For two weeks now, I have felt as if I were gazing through a fishbowl. Going down the steep flight of stairs at work has been a daredevil exercise, as I discovered from the outset of wearing my new glasses that I could not actually see where I was placing my feet. Given that I am capable of tripping on a flat and uncluttered surface, this did not bode well. My lopsided ears were to blame. I went back to the optician today, and the fitting ladies pointed out that the frames were askew--and hence I was looking at the world through both near and far elements at the same time. They messed about with the orientation, and now I'm appreciating a clearer perspective. I'm still not used to craning my head around like an owl every time I want to focus on a new object, however. And short of bending double, I cannot focus on my toes! I told a friend that it would be nice to have a kind of checkerboard pattern of farsighted and nearsighted lenses, so you could see things clearly at every point of the compass, like a housefly.
My misery with my third severe cold in as many months kept me at home Friday week, so I teleworked for the first time, and got a lot done, despite having to get one of my coworkers to send individual files to me, as at the time my computer wasn't set up for remotely accessing the central database. This challenge has since been overcome. My new-to-me computer only has work stuff on it for now; all recovered files from my old machine are on a portable drive. Having a clean slate is a refreshing feeling. Before I start on my umpteenth book idea (the example of Ann Radcliffe gives me hope--she didn't marry until 43 or produce her first book until 45), I want to get my first desktop in twenty some odd years and several big monitors to attach side by side. I've really gotten spoilt with two monitors at work--being able to have two full working windows is so convenient! I met with my accountant this morning and immediately succumbed to intense monitor envy--he has five. Four are mounted in a floating square--I half expected to see a subset of the Brady Bunch pop up on the screens--and the largest sits alone off to the side, the lord of the files. I'm getting a tax refund from last year. He warned me that I shouldn't expect one for this year, since I will make money, provided I am not summarily sacked.

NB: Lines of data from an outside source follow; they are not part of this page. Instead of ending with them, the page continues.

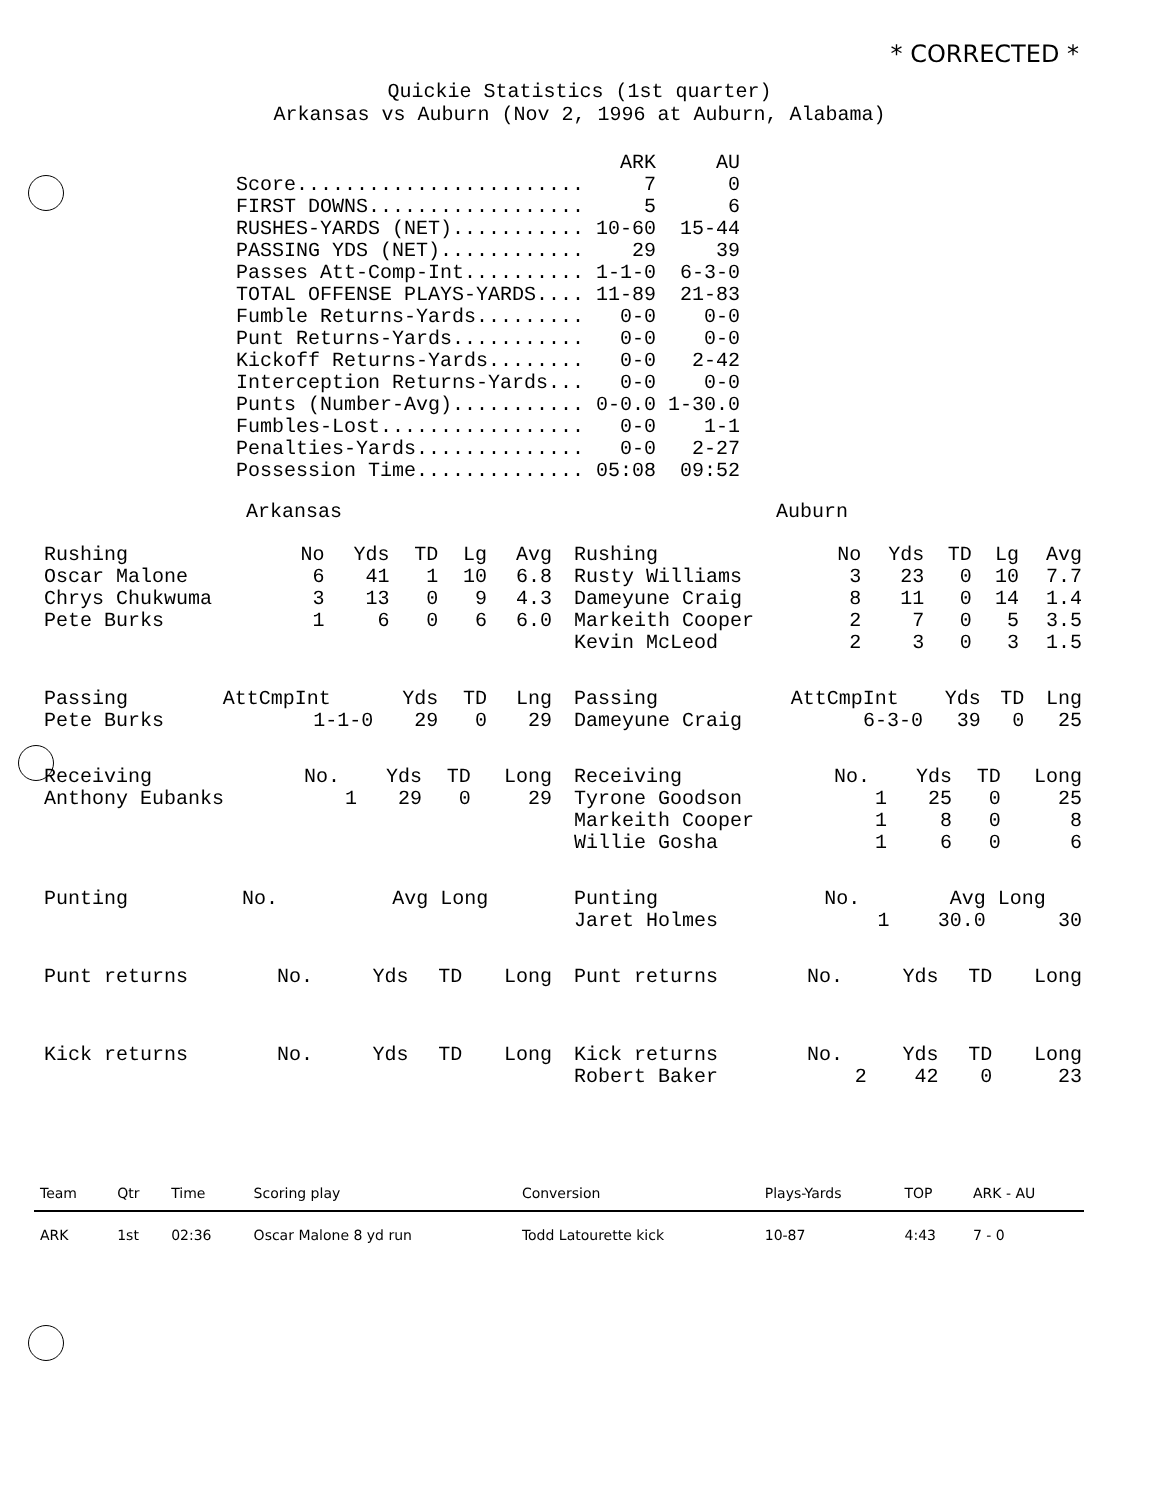* CORRECTED *
Quickie Statistics (1st quarter)
Arkansas vs Auburn (Nov 2, 1996 at Auburn, Alabama)
| | ARK | AU |
| --- | --- | --- |
| Score........................ | 7 | 0 |
| FIRST DOWNS.................. | 5 | 6 |
| RUSHES-YARDS (NET)........... | 10-60 | 15-44 |
| PASSING YDS (NET)............ | 29 | 39 |
| Passes Att-Comp-Int.......... | 1-1-0 | 6-3-0 |
| TOTAL OFFENSE PLAYS-YARDS.... | 11-89 | 21-83 |
| Fumble Returns-Yards......... | 0-0 | 0-0 |
| Punt Returns-Yards........... | 0-0 | 0-0 |
| Kickoff Returns-Yards........ | 0-0 | 2-42 |
| Interception Returns-Yards... | 0-0 | 0-0 |
| Punts (Number-Avg)........... | 0-0.0 | 1-30.0 |
| Fumbles-Lost................. | 0-0 | 1-1 |
| Penalties-Yards.............. | 0-0 | 2-27 |
| Possession Time.............. | 05:08 | 09:52 |
Arkansas Auburn
| Rushing | No | Yds | TD | Lg | Avg |
| Oscar Malone | 6 | 41 | 1 | 10 | 6.8 |
| Chrys Chukwuma | 3 | 13 | 0 | 9 | 4.3 |
| Pete Burks | 1 | 6 | 0 | 6 | 6.0 |
| Passing | AttCmpInt | Yds | TD | Lng |
| Pete Burks | 1-1-0 | 29 | 0 | 29 |
| Receiving | No. | Yds | TD | Long |
| Anthony Eubanks | 1 | 29 | 0 | 29 |
| Punting | No. | Avg | Long |
| Punt returns | No. | Yds | TD | Long |
| Kick returns | No. | Yds | TD | Long |
| Rushing | No | Yds | TD | Lg | Avg |
| Rusty Williams | 3 | 23 | 0 | 10 | 7.7 |
| Dameyune Craig | 8 | 11 | 0 | 14 | 1.4 |
| Markeith Cooper | 2 | 7 | 0 | 5 | 3.5 |
| Kevin McLeod | 2 | 3 | 0 | 3 | 1.5 |
| Passing | AttCmpInt | Yds | TD | Lng |
| Dameyune Craig | 6-3-0 | 39 | 0 | 25 |
| Receiving | No. | Yds | TD | Long |
| Tyrone Goodson | 1 | 25 | 0 | 25 |
| Markeith Cooper | 1 | 8 | 0 | 8 |
| Willie Gosha | 1 | 6 | 0 | 6 |
| Punting | No. | Avg | Long |
| Jaret Holmes | 1 | 30.0 | 30 |
| Punt returns | No. | Yds | TD | Long |
| Kick returns | No. | Yds | TD | Long |
| Robert Baker | 2 | 42 | 0 | 23 |
| Team | Qtr | Time | Scoring play | Conversion | Plays-Yards | TOP | ARK - AU |
| --- | --- | --- | --- | --- | --- | --- | --- |
| ARK | 1st | 02:36 | Oscar Malone 8 yd run | Todd Latourette kick | 10-87 | 4:43 | 7 - 0 |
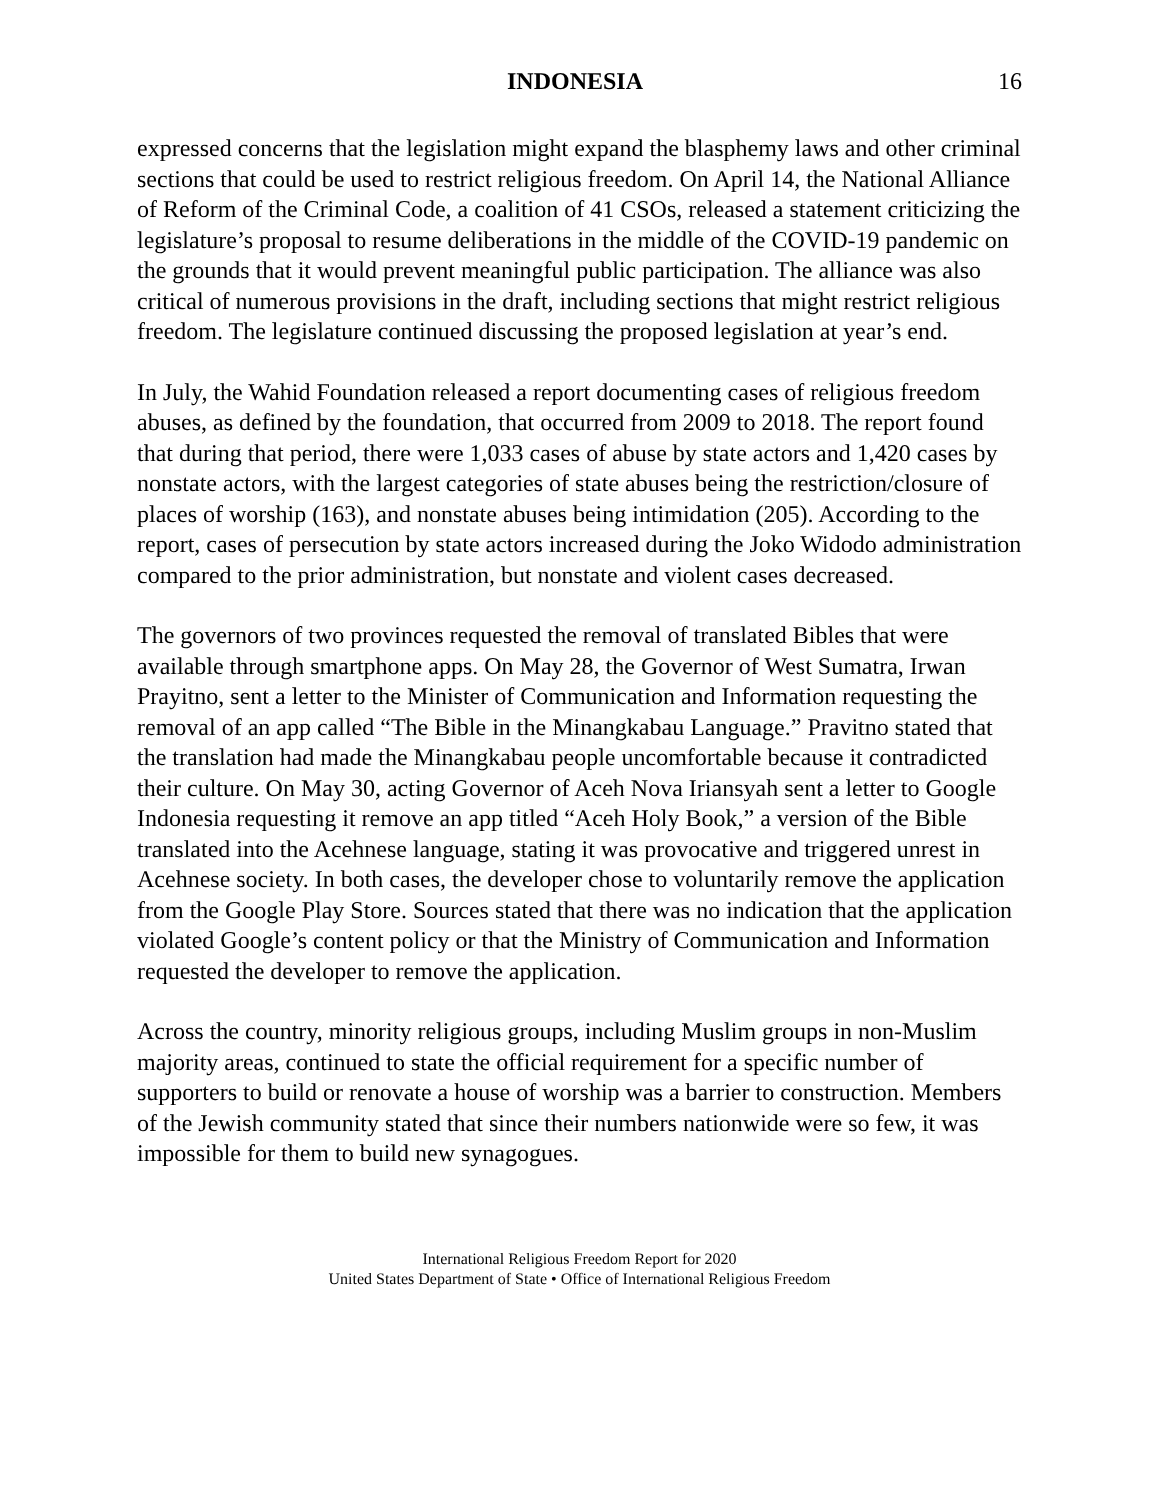INDONESIA 16
expressed concerns that the legislation might expand the blasphemy laws and other criminal sections that could be used to restrict religious freedom. On April 14, the National Alliance of Reform of the Criminal Code, a coalition of 41 CSOs, released a statement criticizing the legislature’s proposal to resume deliberations in the middle of the COVID-19 pandemic on the grounds that it would prevent meaningful public participation. The alliance was also critical of numerous provisions in the draft, including sections that might restrict religious freedom. The legislature continued discussing the proposed legislation at year’s end.
In July, the Wahid Foundation released a report documenting cases of religious freedom abuses, as defined by the foundation, that occurred from 2009 to 2018. The report found that during that period, there were 1,033 cases of abuse by state actors and 1,420 cases by nonstate actors, with the largest categories of state abuses being the restriction/closure of places of worship (163), and nonstate abuses being intimidation (205). According to the report, cases of persecution by state actors increased during the Joko Widodo administration compared to the prior administration, but nonstate and violent cases decreased.
The governors of two provinces requested the removal of translated Bibles that were available through smartphone apps. On May 28, the Governor of West Sumatra, Irwan Prayitno, sent a letter to the Minister of Communication and Information requesting the removal of an app called “The Bible in the Minangkabau Language.” Pravitno stated that the translation had made the Minangkabau people uncomfortable because it contradicted their culture. On May 30, acting Governor of Aceh Nova Iriansyah sent a letter to Google Indonesia requesting it remove an app titled “Aceh Holy Book,” a version of the Bible translated into the Acehnese language, stating it was provocative and triggered unrest in Acehnese society. In both cases, the developer chose to voluntarily remove the application from the Google Play Store. Sources stated that there was no indication that the application violated Google’s content policy or that the Ministry of Communication and Information requested the developer to remove the application.
Across the country, minority religious groups, including Muslim groups in non-Muslim majority areas, continued to state the official requirement for a specific number of supporters to build or renovate a house of worship was a barrier to construction. Members of the Jewish community stated that since their numbers nationwide were so few, it was impossible for them to build new synagogues.
International Religious Freedom Report for 2020
United States Department of State • Office of International Religious Freedom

I do like my work colleagues, though it's a bit like being back in grade school, not only because of the exposure to many germs: they talk about poop and sex what seems like all the time, so in some ways it echoes a junior high boys locker room...or a 1950s longshoremens union office, only without the smoking and high pay, and everyone's pale and soft around the middle. I have decided that given the informality of the atmosphere, I can be comfortable, and so I spend many hours either sitting on my stocking feet or with them propped on top of my desk as I lean back in my chair with my keyboard in my lap. so far no one's complained of the smell. All I need is a cigar, a large lead pencil behind one ear and a green eyeshade, and I'd look the classic editorial part. Instead, I have ordered a pair of kitty slippers from South Korea that I intend to wear at work. I started out being formal and proper and adult, and within two months my inner nerdslob has reasserted itself. Maybe if we left the light on in the office and my roommates were not constantly cursing their recalcitrant computers, I would be less prone to feel at home, but it's a collegial environment, and my boss only ventures upstairs biweekly to deliver our pay stubs in person.
My cousins, God bless them, are still putting me up, and putting up with me, two nights a week. I'm tremendously blessed. They have a huge black Labrador that tries to climb into my lap when I park in the driveway, and an elderly red spaniel that barks mournfully to announce my arrival, warning the herds of deer and packs of coyotes that live in the woods around to keep their distance. The frogs which sang so lustily during the warm spells in January are quieter now, and the crickets and cicadas haven't reached full summer voice. It's lovely out in the country--you can look up between the trees and all the constellations are bright in the dark sky, and the river is gurgling down at the bottom of the hill, on the other side of a muddy cornfield, where last year's stalks are dry and broken. Two weeks ago, I hiked down to see the river at dusk, and my cousin told me about camping down there when he was a boy, using leaky discarded boats to cross to the uninhabited island with his friends. They eventually sank all the boats in the river during their adventures, emerging muddy but unscathed. Every kid should have such a Tom Sawyer childhood.